Jeanne Surlaski, 53, wiped away tears after learning her house was still standing Friday. She said she marveled 11 years ago when the tornado missed her home.
"This time I was lucky again," she said.
Some people reported seeing flames shooting 120 feet into the air, said Trent Marty, head of the state's forest protection bureau.
Twenty area fire departments and 250 firefighters with 60 pieces of equipment worked on the blaze, and the state Department of Natural Resources dispatched 30 bulldozer units with plows to cut a swath through the flames and prevent the fire's advance, agency spokesman Bob Manwell said.
The Adams-Columbia Electric Cooperative said the fire consumed electric poles and damaged or destroyed transformers and other electric equipment, including 25 to 30 miles of electric line, cutting power to around 210 customers.
Workers could likely restore power to about 70 of them Friday morning once government officials allowed them into the area, spokesman Keith Wohlfert said. But he said homes at the heart of the fire would not have power until the electric lines could be rebuilt.
Primo Clementi, 57, and his wife, Lorraine, fled their Big Flats home with their daughter, Lisa Clementi, 37, and granddaughter, Echo Hoffman, 19. The family saw smoke as they drove home from a doctor's appointment in Wisconsin Rapids.
"We don't have insurance, and that's what made my heart sink," Lorraine Clementi told the Daily Tribune of Wisconsin Rapids. "And then we stopped and prayed at the side of the road, and I know my house is protected."

▸ **Provided information**
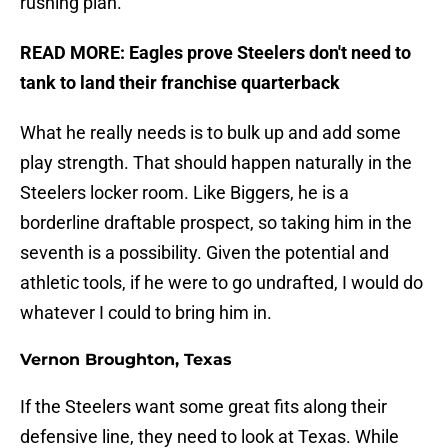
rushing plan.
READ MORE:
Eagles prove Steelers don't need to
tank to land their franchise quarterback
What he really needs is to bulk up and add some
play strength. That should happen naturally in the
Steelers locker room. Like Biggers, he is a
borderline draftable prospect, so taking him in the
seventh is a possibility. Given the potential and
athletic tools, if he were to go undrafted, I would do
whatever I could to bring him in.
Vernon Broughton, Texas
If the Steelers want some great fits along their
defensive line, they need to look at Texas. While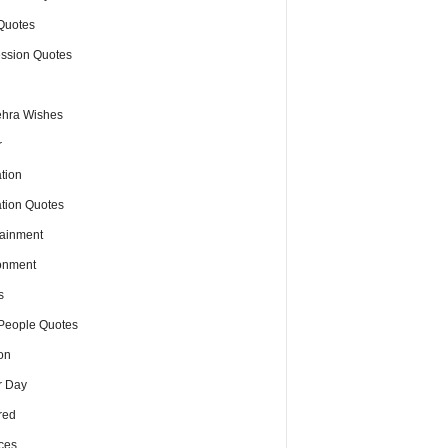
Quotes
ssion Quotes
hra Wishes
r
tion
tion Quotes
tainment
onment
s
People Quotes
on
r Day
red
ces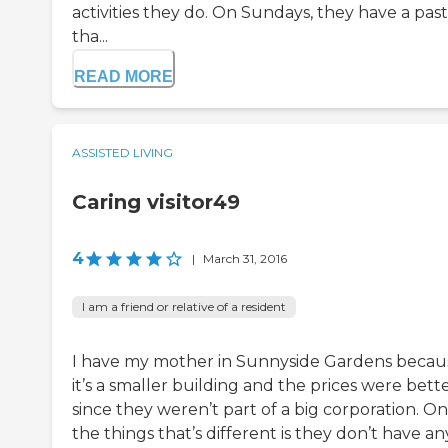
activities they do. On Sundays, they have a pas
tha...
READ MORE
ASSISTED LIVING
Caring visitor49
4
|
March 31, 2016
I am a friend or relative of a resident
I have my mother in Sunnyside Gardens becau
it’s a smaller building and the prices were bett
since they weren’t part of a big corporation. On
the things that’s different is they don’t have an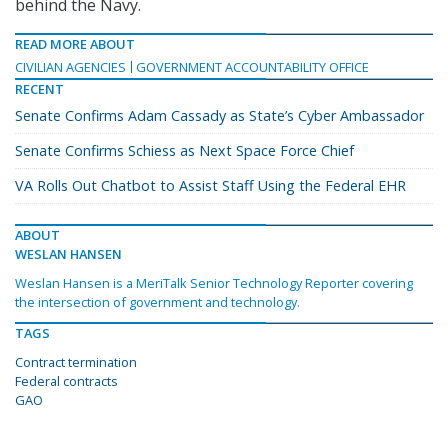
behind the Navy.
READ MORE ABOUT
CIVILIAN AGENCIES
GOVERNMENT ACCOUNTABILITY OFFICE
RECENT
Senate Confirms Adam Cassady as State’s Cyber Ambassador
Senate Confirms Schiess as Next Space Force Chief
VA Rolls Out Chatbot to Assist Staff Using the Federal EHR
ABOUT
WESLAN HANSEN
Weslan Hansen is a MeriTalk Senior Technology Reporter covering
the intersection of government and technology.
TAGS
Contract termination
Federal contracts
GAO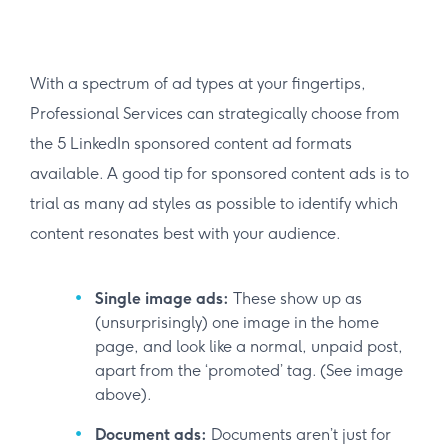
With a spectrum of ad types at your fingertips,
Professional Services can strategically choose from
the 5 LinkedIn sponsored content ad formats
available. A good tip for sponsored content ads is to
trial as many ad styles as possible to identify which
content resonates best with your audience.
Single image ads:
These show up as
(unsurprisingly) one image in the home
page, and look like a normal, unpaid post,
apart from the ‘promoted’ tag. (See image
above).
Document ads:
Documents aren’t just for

...

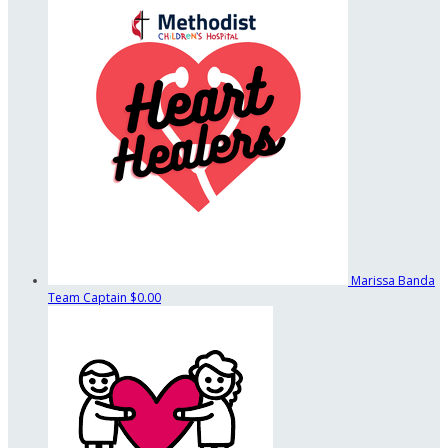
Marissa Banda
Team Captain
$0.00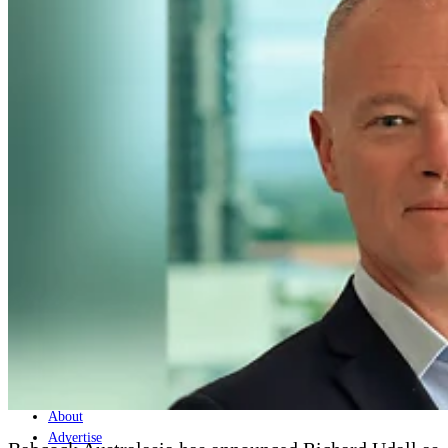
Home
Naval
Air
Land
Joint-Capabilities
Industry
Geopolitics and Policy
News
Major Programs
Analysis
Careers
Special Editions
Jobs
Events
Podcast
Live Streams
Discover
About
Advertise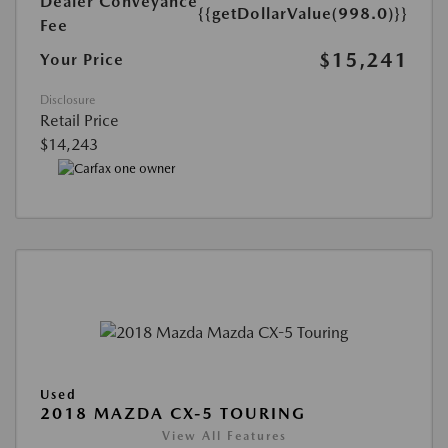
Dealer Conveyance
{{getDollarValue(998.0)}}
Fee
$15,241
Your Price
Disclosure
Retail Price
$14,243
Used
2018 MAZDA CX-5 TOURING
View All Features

▸ **Things to do**
**A.** From the wildfire passage, reproduce word for word the stretch starting with "Twenty area fire" and going on through "could be rebuilt.".
**B.** Translate this sentence from the wildfire passage into Spanish: "Some people reported seeing flames shooting 120 feet into the air, said Trent Marty, head of the state's forest protection bureau."

▸ **Solved tasks**
**A.**
Twenty area fire departments and 250 firefighters with 60 pieces of equipment worked on the blaze, and the state Department of Natural Resources dispatched 30 bulldozer units with plows to cut a swath through the flames and prevent the fire's advance, agency spokesman Bob Manwell said.
The Adams-Columbia Electric Cooperative said the fire consumed electric poles and damaged or destroyed transformers and other electric equipment, including 25 to 30 miles of electric line, cutting power to around 210 customers.
Workers could likely restore power to about 70 of them Friday morning once government officials allowed them into the area, spokesman Keith Wohlfert said. But he said homes at the heart of the fire would not have power until the electric lines could be rebuilt.

**B.** Algunas personas informaron haber visto llamas que se elevaban 120 pies en el aire, dijo Trent Marty, jefe de la oficina de protección forestal del estado.